*BRIEF:* Across the material below, how many lines contain the word "iCLK"? Give only the number.

######

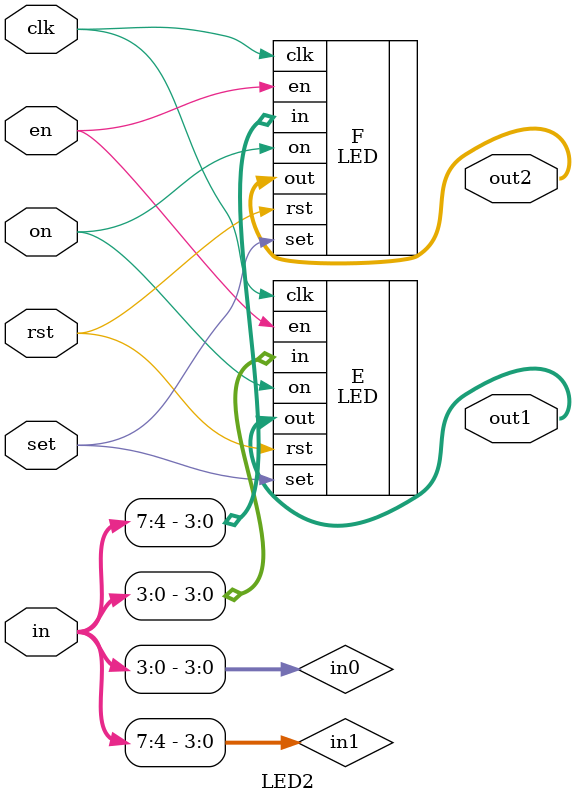
<source format=v>
module LED2(in,out1,out2,clk,set,rst,en,on);

input [7:0] in;
input clk,set,rst,en,on;
output [6:0] out1;
output [6:0] out2;
reg [3:0] in1,in0;
always @(*) begin 
in1 = in[7:4];
in0 = in[3:0];
end


LED E(
	.in(in0)
	,.out(out1[6:0])
	,.clk(clk)
	,.set(set)
	,.rst(rst)
	,.en(en)
	,.on(on)
	);
LED F(
	.in(in1)
	,.out(out2[6:0])
	,.clk(clk)
	,.set(set)
	,.rst(rst)
	,.en(en)
	,.on(on)
	);
	
endmodule
</source>
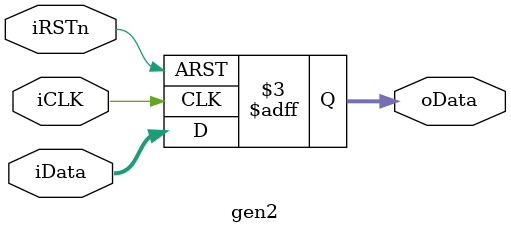
<source format=v>
module gen2
#(parameter BW=32)
(
		input iCLK,iRSTn,
		input [BW-1:0] iData,
		output reg [BW-1:0] oData
		);
always@(posedge iCLK, negedge iRSTn)
begin
	if(!iRSTn)begin
		oData<=0;
	end
	else begin
		oData<=iData;
	end
end
endmodule

</source>
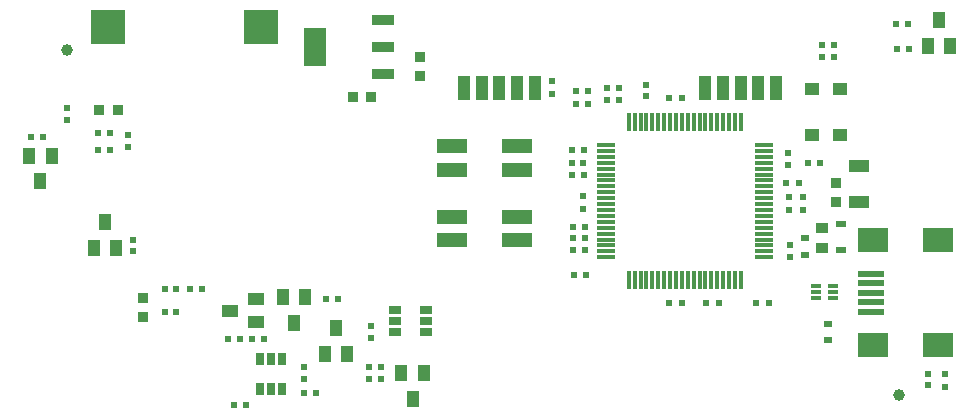
<source format=gbp>
G04*
G04 #@! TF.GenerationSoftware,Altium Limited,Altium Designer,18.0.9 (584)*
G04*
G04 Layer_Color=128*
%FSLAX44Y44*%
%MOMM*%
G71*
G01*
G75*
%ADD20R,1.0190X2.0000*%
%ADD22R,0.9000X0.9000*%
%ADD23R,0.6000X0.6000*%
%ADD24R,0.6000X0.6000*%
%ADD25R,0.9000X0.9000*%
%ADD37R,1.4000X1.0000*%
%ADD38R,0.5000X0.6000*%
%ADD40R,0.6000X0.5000*%
%ADD44R,0.7000X1.0000*%
%ADD45R,1.0000X0.7000*%
%ADD48C,1.0000*%
%ADD49R,1.0000X1.4000*%
%ADD104R,0.8300X0.6300*%
%ADD105R,1.7000X1.0000*%
%ADD106R,0.8000X0.6000*%
%ADD107R,1.0000X0.9000*%
%ADD108R,1.5000X0.3000*%
%ADD109R,0.3000X1.5000*%
%ADD110R,3.0000X3.0000*%
%ADD111R,2.5000X2.0000*%
%ADD112R,2.3000X0.5000*%
%ADD113R,0.8500X0.3000*%
%ADD114R,1.9000X3.2500*%
%ADD115R,1.9000X0.9500*%
%ADD116R,1.2500X1.1000*%
%ADD117R,2.5000X1.2000*%
D20*
X480559Y278892D02*
D03*
X465559D02*
D03*
X450559D02*
D03*
X435559D02*
D03*
X420559D02*
D03*
X624761Y279500D02*
D03*
X639761D02*
D03*
X654761D02*
D03*
X669761D02*
D03*
X684761D02*
D03*
D22*
X127508Y260350D02*
D03*
X111508D02*
D03*
X342138Y271780D02*
D03*
X326138D02*
D03*
D23*
X605028Y97028D02*
D03*
X594028D02*
D03*
X625219Y97308D02*
D03*
X636218D02*
D03*
X594250Y270500D02*
D03*
X605250D02*
D03*
X678434Y97282D02*
D03*
X667434D02*
D03*
X704000Y198500D02*
D03*
X693000D02*
D03*
D24*
X521050Y187300D02*
D03*
Y176300D02*
D03*
X707250Y186750D02*
D03*
Y175750D02*
D03*
X695750Y186750D02*
D03*
Y175750D02*
D03*
X828185Y26250D02*
D03*
Y37250D02*
D03*
X495046Y284812D02*
D03*
Y273812D02*
D03*
D25*
X149098Y85090D02*
D03*
Y101090D02*
D03*
X735750Y182500D02*
D03*
Y198500D02*
D03*
X382980Y305078D02*
D03*
Y289078D02*
D03*
D37*
X244550Y81050D02*
D03*
Y100050D02*
D03*
X222550Y90550D02*
D03*
D38*
X177000Y108500D02*
D03*
X167000D02*
D03*
X64050Y237770D02*
D03*
X54050D02*
D03*
X796300Y333050D02*
D03*
X786300D02*
D03*
X787050Y312300D02*
D03*
X797050D02*
D03*
X511758Y226594D02*
D03*
X521758D02*
D03*
X511664Y215926D02*
D03*
X521664D02*
D03*
X511758Y205512D02*
D03*
X521758D02*
D03*
X513198Y142022D02*
D03*
X523198D02*
D03*
X512948Y151772D02*
D03*
X522948D02*
D03*
X512948Y161022D02*
D03*
X522948D02*
D03*
X121050Y241300D02*
D03*
X111050D02*
D03*
X121050Y226550D02*
D03*
X111050D02*
D03*
X515500Y265250D02*
D03*
X525500D02*
D03*
X515500Y276250D02*
D03*
X525500D02*
D03*
X523588Y120650D02*
D03*
X513588D02*
D03*
X198750Y108500D02*
D03*
X188750D02*
D03*
X177000Y89250D02*
D03*
X167000D02*
D03*
X285300Y20800D02*
D03*
X295300D02*
D03*
X226050Y10300D02*
D03*
X236050D02*
D03*
X303550Y100550D02*
D03*
X313550D02*
D03*
X241300Y66300D02*
D03*
X251300D02*
D03*
X230550D02*
D03*
X220550D02*
D03*
X350455Y43180D02*
D03*
X340455D02*
D03*
X350455Y32512D02*
D03*
X340455D02*
D03*
X721708Y215900D02*
D03*
X711708D02*
D03*
D40*
X84300Y251800D02*
D03*
Y261800D02*
D03*
X723935Y305750D02*
D03*
Y315750D02*
D03*
X551890Y279172D02*
D03*
Y269172D02*
D03*
X541476Y279172D02*
D03*
Y269172D02*
D03*
X136050Y239050D02*
D03*
Y229050D02*
D03*
X574750Y272000D02*
D03*
Y282000D02*
D03*
X696500Y135750D02*
D03*
Y145750D02*
D03*
X694500Y224000D02*
D03*
Y214000D02*
D03*
X733935Y315750D02*
D03*
Y305750D02*
D03*
X139902Y150742D02*
D03*
Y140742D02*
D03*
X813764Y27204D02*
D03*
Y37204D02*
D03*
X342000Y67500D02*
D03*
Y77500D02*
D03*
X285300Y43050D02*
D03*
Y33050D02*
D03*
D44*
X266800Y50050D02*
D03*
X247800D02*
D03*
X257300D02*
D03*
X247800Y24050D02*
D03*
X257300D02*
D03*
X266800D02*
D03*
D45*
X362152Y72314D02*
D03*
Y81814D02*
D03*
Y91314D02*
D03*
X388152Y81814D02*
D03*
Y91314D02*
D03*
Y72314D02*
D03*
D48*
X789198Y19522D02*
D03*
X84022Y311430D02*
D03*
D49*
X71424Y221924D02*
D03*
X52424D02*
D03*
X61924Y199924D02*
D03*
X813300Y314550D02*
D03*
X832300D02*
D03*
X822800Y336550D02*
D03*
X107050Y143300D02*
D03*
X126050D02*
D03*
X116550Y165300D02*
D03*
X386550Y38050D02*
D03*
X367550D02*
D03*
X377050Y16050D02*
D03*
X302550Y53550D02*
D03*
X321550D02*
D03*
X312050Y75550D02*
D03*
X286308Y102058D02*
D03*
X267308D02*
D03*
X276808Y80058D02*
D03*
D104*
X739750Y141750D02*
D03*
Y164050D02*
D03*
D105*
X755142Y182866D02*
D03*
Y212866D02*
D03*
D106*
X709000Y152000D02*
D03*
Y138000D02*
D03*
X728980Y79532D02*
D03*
Y65532D02*
D03*
D107*
X723750Y160750D02*
D03*
Y143750D02*
D03*
D108*
X674460Y230808D02*
D03*
Y225808D02*
D03*
Y215808D02*
D03*
Y220808D02*
D03*
Y200808D02*
D03*
Y195808D02*
D03*
Y205808D02*
D03*
Y210808D02*
D03*
Y170808D02*
D03*
Y165808D02*
D03*
Y155808D02*
D03*
Y160808D02*
D03*
Y180808D02*
D03*
Y175808D02*
D03*
Y185808D02*
D03*
Y190808D02*
D03*
Y140808D02*
D03*
Y135808D02*
D03*
Y145808D02*
D03*
Y150808D02*
D03*
X540460D02*
D03*
Y145808D02*
D03*
Y135808D02*
D03*
Y140808D02*
D03*
Y190808D02*
D03*
Y185808D02*
D03*
Y175808D02*
D03*
Y180808D02*
D03*
Y160808D02*
D03*
Y155808D02*
D03*
Y165808D02*
D03*
Y170808D02*
D03*
Y210808D02*
D03*
Y205808D02*
D03*
Y195808D02*
D03*
Y200808D02*
D03*
Y220808D02*
D03*
Y215808D02*
D03*
Y225808D02*
D03*
Y230808D02*
D03*
D109*
X574961Y250308D02*
D03*
X569961D02*
D03*
X559961D02*
D03*
X564961D02*
D03*
X614961D02*
D03*
X609961D02*
D03*
X599961D02*
D03*
X604961D02*
D03*
X584961D02*
D03*
X579961D02*
D03*
X589961D02*
D03*
X594961D02*
D03*
X634961D02*
D03*
X629961D02*
D03*
X619961D02*
D03*
X624961D02*
D03*
X644960D02*
D03*
X639961D02*
D03*
X649960D02*
D03*
X654960D02*
D03*
X574961Y116308D02*
D03*
X569961D02*
D03*
X559961D02*
D03*
X564961D02*
D03*
X614961D02*
D03*
X609961D02*
D03*
X599961D02*
D03*
X604961D02*
D03*
X584961D02*
D03*
X579961D02*
D03*
X589961D02*
D03*
X594961D02*
D03*
X634961D02*
D03*
X629961D02*
D03*
X619961D02*
D03*
X624961D02*
D03*
X644960D02*
D03*
X639961D02*
D03*
X649960D02*
D03*
X654960D02*
D03*
D110*
X249050Y330550D02*
D03*
X119050Y330550D02*
D03*
D111*
X821448Y61072D02*
D03*
X766449D02*
D03*
X821448Y150072D02*
D03*
X766449D02*
D03*
D112*
X765449Y105572D02*
D03*
Y97572D02*
D03*
Y89572D02*
D03*
Y113572D02*
D03*
Y121572D02*
D03*
D113*
X733320Y101092D02*
D03*
Y106092D02*
D03*
Y111092D02*
D03*
X718820D02*
D03*
Y106092D02*
D03*
Y101092D02*
D03*
D114*
X294300Y314050D02*
D03*
D115*
X352300Y291050D02*
D03*
Y314050D02*
D03*
Y337050D02*
D03*
D116*
X715050Y278550D02*
D03*
X738550D02*
D03*
X715050Y239550D02*
D03*
X738550D02*
D03*
D117*
X465548Y230052D02*
D03*
Y210052D02*
D03*
Y150052D02*
D03*
Y170052D02*
D03*
X410548D02*
D03*
Y150052D02*
D03*
Y210052D02*
D03*
Y230052D02*
D03*
M02*

</source>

######

*SOLUTION TO THE EXERCISE:* 2